WHAT THE TASK ASKS. Please carry on the passage below about the Church as the Bride of the Lamb, starting right after its final sentence.

TEXT FOR ANALYSIS.
The Lord Jesus told His disciples that they were the light of the world. While
that is true, it is equally true that the world is largely unable and unwilling to
appreciate that light, even when it shines. The day will come however, when the
Lamb-illuminated Church will provide help and guidance to the nations (Rev.21: 24).
In this aspect. of things, we see the Bride as Queen -consort of the Lamb sharing His
rule of loving service. In the divine concept, to rule is to serve.

It is quite impossible for us dwellers on earth and in time, to visualise how the
eternal ages of untiring service provide for the fulfillment of our destiny. Whom will
we rule? Whom will we serve? There is much that we do not understand in this
connection, but that does not lessen the thrust of this final vision which speaks of
"the healing of the nations" (Rev.22:2) and the ministration of blessing to them
(Rev.21 :24). The Bride's destiny is closely connected with that of her divine
Bridegroom; the Church will always be at His side, not just for personal enjoyment,
but for "Universal ministry".

GIVEN DATA.
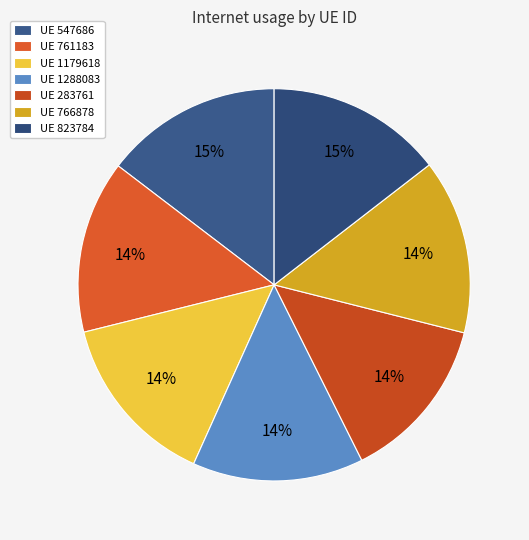

Is there a majority slice in this chart?

No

WRITTEN ANSWER.
This should not lessen our devotion to the service of the Gospel now -far from
it. Service in God's eyes arises not from some outward obligation but from an inward
attitude of heart, which is in fact the Spirit of the Master (John 13: 15). Not that we
should wait for eternity in the hope of a place and honour there, but rather that,
because of eternal prospects, we should be the more devoted to the task of serving
others and seeking to win men for Christ. If service is to be our future vocation, then
we must stick to it now. It may prove that our present activities form a kind of
apprenticeship. When we think compassionately of needy men, we must always
remember that when we least expect it, the cry may ring out, "Behold, the
Bridegroom cometh".

Whatever else Revelation 11 may mean, it does give us some indications of
the life of witnessing, which characterises those who in due course are raised up and
hear the great voice saying unto them, "Come up hither" (Rev.1;1 :12). Though we
may not clearly identify the two prophets as to who they are, like them we shall also
be raised, hearing the voice of the Lord at His coming. This blessed hope will surely
empower and encourage us in our witness for Christ in this hostile world.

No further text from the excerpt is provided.